Są właściciele psów, którzy niechętnie pozwalają swojemu pupilowi spać w sypialni. Ponieważ czworonożni przyjaciele mogą zakłócać sen, stąd powszechny niepokój. Jednak lekarze zajmujący się snem z US Mayo Sleep Clinic w Arizonie doszli w badaniu do zasadniczo odmiennych wniosków: zgodnie z tym, obecność psa w sypialni może mieć nawet pozytywny wpływ na sen właściciela.
„Większość ludzi zakłada, że zwierzęta domowe są źródłem zakłóceń w sypialni” – mówi specjalista medycyny snu i kierownik badań, dr Lois Krahn. „Odkryliśmy jednak, że wiele osób czuje się bezpiecznie, śpiąc w tym samym pokoju ze swoimi zwierzętami” – mówi w swoim badaniu. „To z kolei sprzyja zasypianiu”.

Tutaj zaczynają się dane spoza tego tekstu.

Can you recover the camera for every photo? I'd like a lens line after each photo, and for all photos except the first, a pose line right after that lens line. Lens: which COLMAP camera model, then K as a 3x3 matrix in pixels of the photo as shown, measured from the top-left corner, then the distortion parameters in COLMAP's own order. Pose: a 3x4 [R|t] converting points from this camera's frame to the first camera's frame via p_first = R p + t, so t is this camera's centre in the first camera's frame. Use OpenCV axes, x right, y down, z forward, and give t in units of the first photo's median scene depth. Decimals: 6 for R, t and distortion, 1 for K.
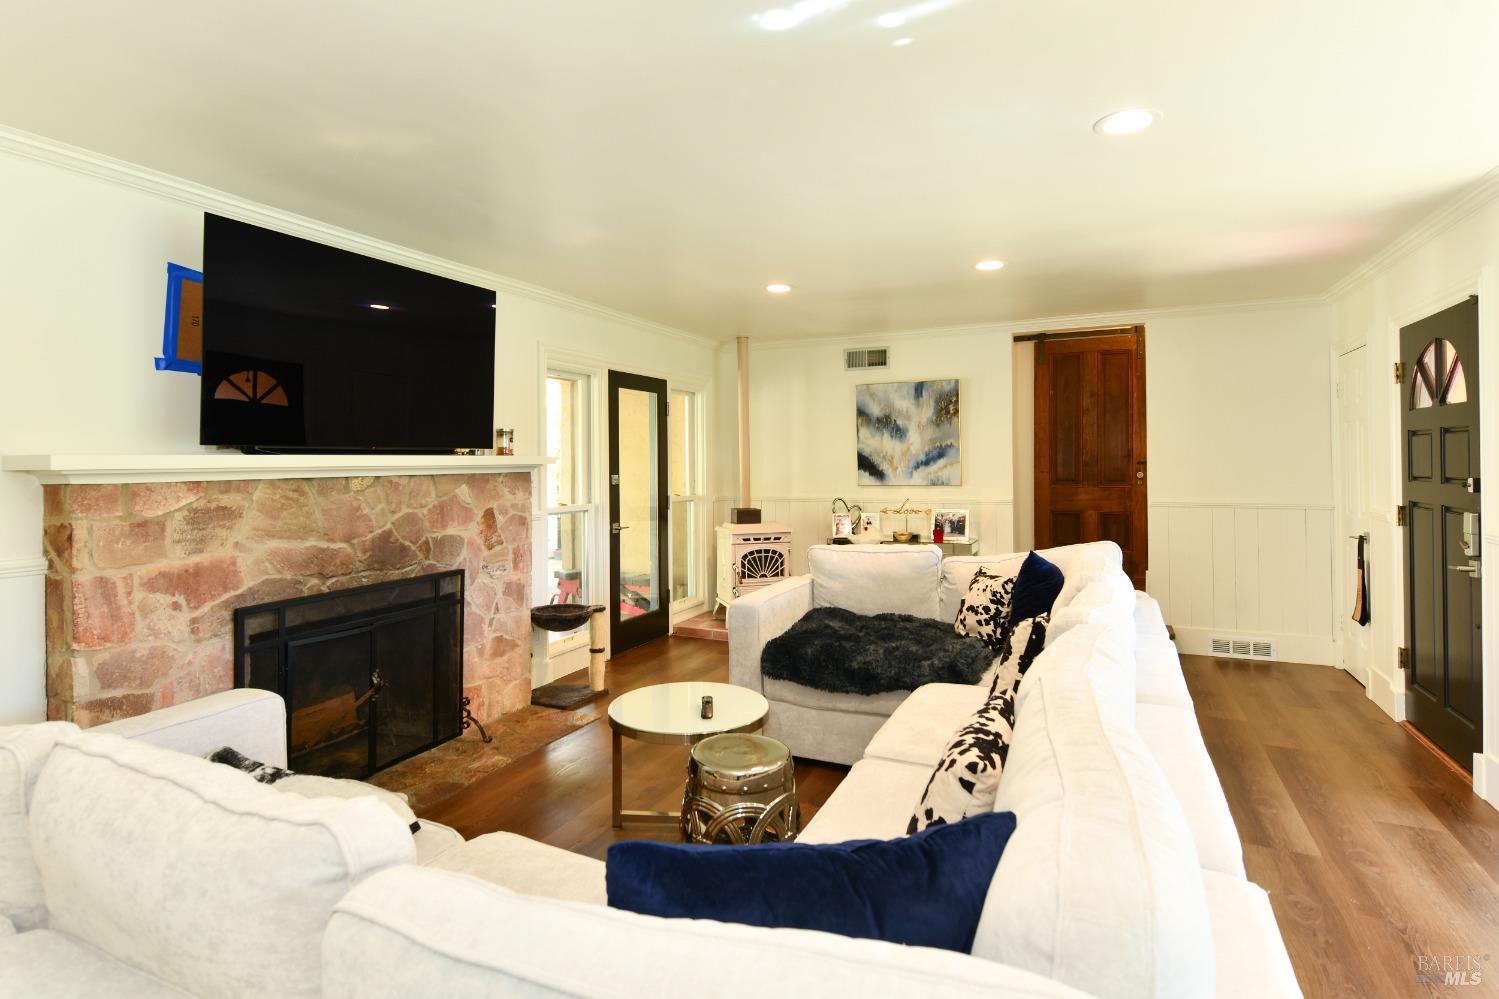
lens RADIAL K [[758.8, 0, 742.1], [0, 758.8, 458.1], [0, 0, 1]] dist [0.002709, 0.000515]
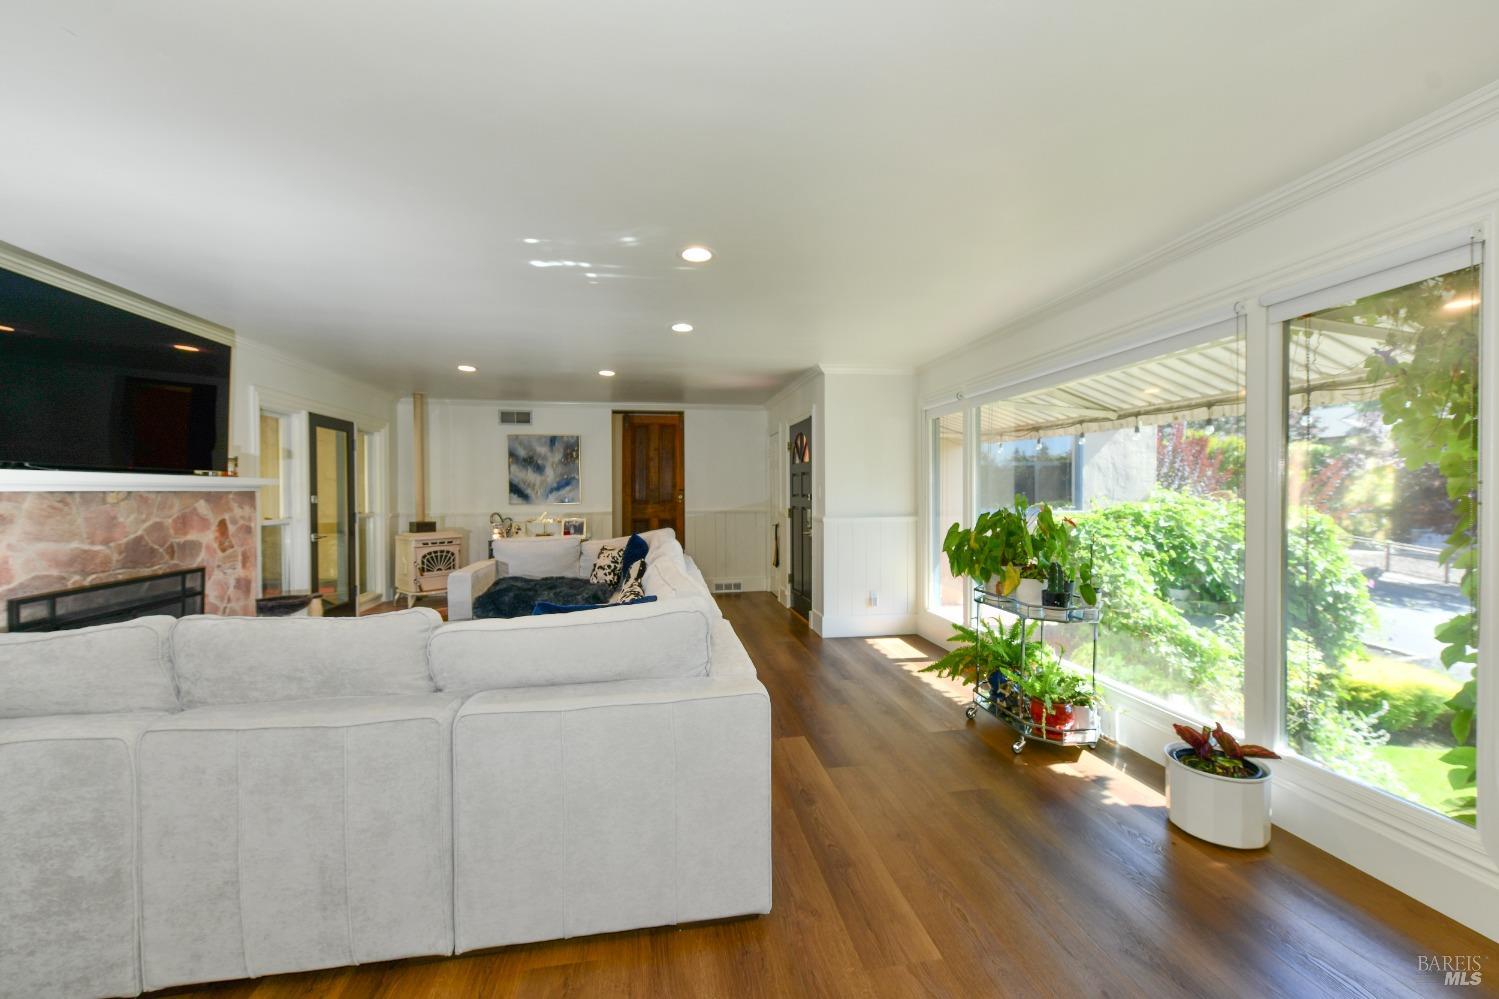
lens RADIAL K [[578.1, 0, 749.5], [0, 578.1, 499.5], [0, 0, 1]] dist [-0.000783, -0.000142]
pose [[0.819216, -0.002340, 0.573481, -0.176550], [-0.005943, 0.999903, 0.012570, 0.017388], [-0.573455, -0.013706, 0.819123, -0.291655]]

Krahn i jej współpracownicy badali sen 40 zdrowych osób dorosłych bez bezsenności i ich psów przez pięć miesięcy. Przez tydzień badani nosili specjalne czujniki, których naukowcy używali do monitorowania intensywności snu. W ten sposób naukowcy odkryli, że niektórzy ludzie śpią lepiej, gdy ich pies jest w tym samym pokoju, niż gdy zwierzę śpi gdzie indziej. Odkrycia zostały opublikowane w czasopiśmie Mayo Clinic Proceedings.
W tym samym pokoju tak, w tym samym łóżku nie
Jeśli jednak pies wczołga się do łóżka, spokój się kończy. Według badań, przytulanie się do zwierząt w łóżku w nocy odbywa się kosztem jakości snu. Niezależnie od tego, Krahn jest bardzo pozytywnie nastawiona do wyników swojego badania: „Obecnie wielu właścicieli zwierząt przebywa z dala od swoich zwierząt przez większość dnia, więc chcą zmaksymalizować czas spędzony z nimi, gdy są w domu. Posiadanie ich w sypialni w nocy to łatwy sposób na zrobienie tego. Teraz właściciele zwierząt domowych mogą spać spokojnie, wiedząc, że nie wpłynie to negatywnie na ich sen”.